The last four p'sukim in our sedra are puzzling in the extreme:



"And Hashem saw that Man's evil was great; his inclination was to do only evil, every day. And G-d regretted creating Man and was heartsick. He said: 'I will erase Man - not only Man, but all life, for I regret [nichamti] what I have done.' And Noach found favor in G-d's eyes."



What is going on here? G-d regrets making Man? As if He - who exists in the future as well as the past and present - didn't know what Man would do. G-d is "heartsick"? This is a Divine emotion?



And what is this whole section doing here, anyway? It should be the introduction to next week's sedra, the story of Noach and the flood, rather than the end of our sedra.



The key to this puzzle is the word "nachem". It can mean both "regret" and "consolation". If there is one thing which most requires consolation, it is the sense of regret we feel for love lost. If only we had loved more, loved longer, behaved better. The gap between what could have been and what was can often be an unbridgeable chasm.

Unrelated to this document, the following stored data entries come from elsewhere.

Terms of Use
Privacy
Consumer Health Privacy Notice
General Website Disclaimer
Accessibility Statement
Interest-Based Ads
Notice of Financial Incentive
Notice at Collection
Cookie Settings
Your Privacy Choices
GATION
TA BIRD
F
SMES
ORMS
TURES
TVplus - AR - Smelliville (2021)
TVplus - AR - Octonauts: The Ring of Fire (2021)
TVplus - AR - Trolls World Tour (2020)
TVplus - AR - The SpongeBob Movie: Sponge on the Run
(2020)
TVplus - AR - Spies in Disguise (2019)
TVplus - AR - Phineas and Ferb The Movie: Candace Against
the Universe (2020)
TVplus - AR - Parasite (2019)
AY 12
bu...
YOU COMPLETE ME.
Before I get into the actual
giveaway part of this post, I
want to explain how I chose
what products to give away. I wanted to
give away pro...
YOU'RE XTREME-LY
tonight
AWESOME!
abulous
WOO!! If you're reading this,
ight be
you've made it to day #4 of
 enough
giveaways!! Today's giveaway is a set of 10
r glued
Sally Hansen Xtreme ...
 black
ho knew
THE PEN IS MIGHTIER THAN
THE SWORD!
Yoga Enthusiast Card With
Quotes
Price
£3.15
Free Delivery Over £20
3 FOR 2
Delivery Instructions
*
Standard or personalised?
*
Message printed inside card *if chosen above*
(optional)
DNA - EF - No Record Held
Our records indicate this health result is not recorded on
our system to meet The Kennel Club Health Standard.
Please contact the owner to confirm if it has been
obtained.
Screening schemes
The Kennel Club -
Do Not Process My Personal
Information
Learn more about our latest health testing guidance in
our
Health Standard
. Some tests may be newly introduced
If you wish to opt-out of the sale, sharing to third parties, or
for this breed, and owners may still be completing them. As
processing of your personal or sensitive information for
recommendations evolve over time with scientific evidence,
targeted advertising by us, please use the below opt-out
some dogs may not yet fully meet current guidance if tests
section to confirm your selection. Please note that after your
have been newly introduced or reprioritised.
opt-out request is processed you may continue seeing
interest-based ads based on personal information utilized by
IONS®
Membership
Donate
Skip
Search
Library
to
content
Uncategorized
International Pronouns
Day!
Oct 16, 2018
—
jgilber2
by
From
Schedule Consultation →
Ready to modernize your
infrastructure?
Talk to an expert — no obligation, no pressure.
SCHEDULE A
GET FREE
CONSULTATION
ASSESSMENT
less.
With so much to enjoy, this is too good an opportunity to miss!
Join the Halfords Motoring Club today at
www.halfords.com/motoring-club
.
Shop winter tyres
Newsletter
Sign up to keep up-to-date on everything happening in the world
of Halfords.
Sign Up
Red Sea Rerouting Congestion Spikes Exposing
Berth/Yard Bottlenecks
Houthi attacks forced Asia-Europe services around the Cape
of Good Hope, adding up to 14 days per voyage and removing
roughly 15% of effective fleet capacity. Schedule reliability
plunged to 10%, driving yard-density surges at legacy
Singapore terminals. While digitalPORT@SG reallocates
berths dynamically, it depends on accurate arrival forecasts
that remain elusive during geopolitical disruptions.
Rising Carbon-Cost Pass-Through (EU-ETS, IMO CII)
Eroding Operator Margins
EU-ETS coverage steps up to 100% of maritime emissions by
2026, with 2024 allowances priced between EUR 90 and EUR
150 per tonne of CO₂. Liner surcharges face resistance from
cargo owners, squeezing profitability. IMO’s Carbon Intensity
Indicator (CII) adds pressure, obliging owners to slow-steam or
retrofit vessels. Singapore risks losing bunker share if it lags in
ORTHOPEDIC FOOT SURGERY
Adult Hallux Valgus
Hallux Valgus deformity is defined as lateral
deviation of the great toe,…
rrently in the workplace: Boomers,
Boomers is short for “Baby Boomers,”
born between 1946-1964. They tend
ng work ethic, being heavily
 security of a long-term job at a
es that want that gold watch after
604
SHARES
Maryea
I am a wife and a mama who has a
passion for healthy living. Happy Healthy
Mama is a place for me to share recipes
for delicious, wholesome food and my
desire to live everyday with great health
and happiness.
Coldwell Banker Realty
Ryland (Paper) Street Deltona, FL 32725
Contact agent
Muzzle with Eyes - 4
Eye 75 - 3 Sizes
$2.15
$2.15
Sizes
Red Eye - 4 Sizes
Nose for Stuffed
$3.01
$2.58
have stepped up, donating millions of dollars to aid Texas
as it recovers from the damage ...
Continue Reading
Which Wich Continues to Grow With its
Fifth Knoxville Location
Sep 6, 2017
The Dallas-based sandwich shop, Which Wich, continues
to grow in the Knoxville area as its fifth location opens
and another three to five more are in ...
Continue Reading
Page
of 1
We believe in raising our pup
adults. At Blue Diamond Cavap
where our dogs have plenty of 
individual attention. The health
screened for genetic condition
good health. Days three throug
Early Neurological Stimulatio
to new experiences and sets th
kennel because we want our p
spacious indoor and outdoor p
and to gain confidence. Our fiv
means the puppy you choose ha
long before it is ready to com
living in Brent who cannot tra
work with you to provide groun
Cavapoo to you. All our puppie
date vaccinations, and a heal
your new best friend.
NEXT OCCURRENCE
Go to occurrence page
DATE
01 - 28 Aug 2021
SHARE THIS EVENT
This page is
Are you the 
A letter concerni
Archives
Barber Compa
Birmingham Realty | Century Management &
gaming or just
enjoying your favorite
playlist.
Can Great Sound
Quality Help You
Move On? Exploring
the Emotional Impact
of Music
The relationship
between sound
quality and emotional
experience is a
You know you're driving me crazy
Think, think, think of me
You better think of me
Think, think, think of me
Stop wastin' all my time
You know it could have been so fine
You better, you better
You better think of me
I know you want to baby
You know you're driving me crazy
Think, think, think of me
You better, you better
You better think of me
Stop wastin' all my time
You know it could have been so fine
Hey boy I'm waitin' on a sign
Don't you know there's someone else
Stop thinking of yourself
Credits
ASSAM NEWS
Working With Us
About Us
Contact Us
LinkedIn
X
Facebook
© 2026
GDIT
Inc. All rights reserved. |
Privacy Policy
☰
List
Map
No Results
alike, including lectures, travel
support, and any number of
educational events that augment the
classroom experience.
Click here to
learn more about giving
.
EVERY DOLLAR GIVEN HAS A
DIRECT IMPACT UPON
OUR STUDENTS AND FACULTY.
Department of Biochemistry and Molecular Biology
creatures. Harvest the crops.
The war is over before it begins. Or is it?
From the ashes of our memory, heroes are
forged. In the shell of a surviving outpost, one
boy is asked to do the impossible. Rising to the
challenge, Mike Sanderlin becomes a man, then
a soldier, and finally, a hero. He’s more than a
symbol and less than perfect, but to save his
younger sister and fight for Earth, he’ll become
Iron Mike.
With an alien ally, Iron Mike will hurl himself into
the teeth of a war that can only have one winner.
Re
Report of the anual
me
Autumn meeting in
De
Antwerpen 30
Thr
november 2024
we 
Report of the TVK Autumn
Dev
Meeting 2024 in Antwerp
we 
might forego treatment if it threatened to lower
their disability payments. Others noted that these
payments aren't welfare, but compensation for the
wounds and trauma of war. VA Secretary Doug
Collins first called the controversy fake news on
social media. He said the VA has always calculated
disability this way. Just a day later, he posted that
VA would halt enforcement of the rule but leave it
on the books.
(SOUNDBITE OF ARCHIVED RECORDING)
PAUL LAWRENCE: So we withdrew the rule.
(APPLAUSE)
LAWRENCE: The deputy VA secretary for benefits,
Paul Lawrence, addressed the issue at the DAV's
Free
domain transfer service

The midrash remarks: A heretic once asked Rabbi Yehoshua, "Did G-d not foresee what Man would become? Why then was He heartsick over Man's behavior?" The Rabbi answered: "Tell me: Do you not have a son? Did you not rejoice at his birth, though you knew he would someday die? Of course! Yet when you can be happy, be happy. When you must mourn, then - and only then - should you mourn."



When one loses a child, G-d forbid, there is an impulse to say, "better not to have ever had this child, and so not suffer this tragedy." G-d, too, feels this same emotion. But then regret gives way to nechama. Take love and joy where you find it; deal with tragedy only if and when it comes. Yes, G-d was heartsick and regretted making Man, but then He went forward and began Creation anew with Noach.



B'reishit - the saga of humanity - cannot end on a sad note. It must affirm the eternity of life. Therefore, its "bottom line", the closing message of our sedra, is continuity, hope and nechama - the nechama of a Noach who found chen (favor).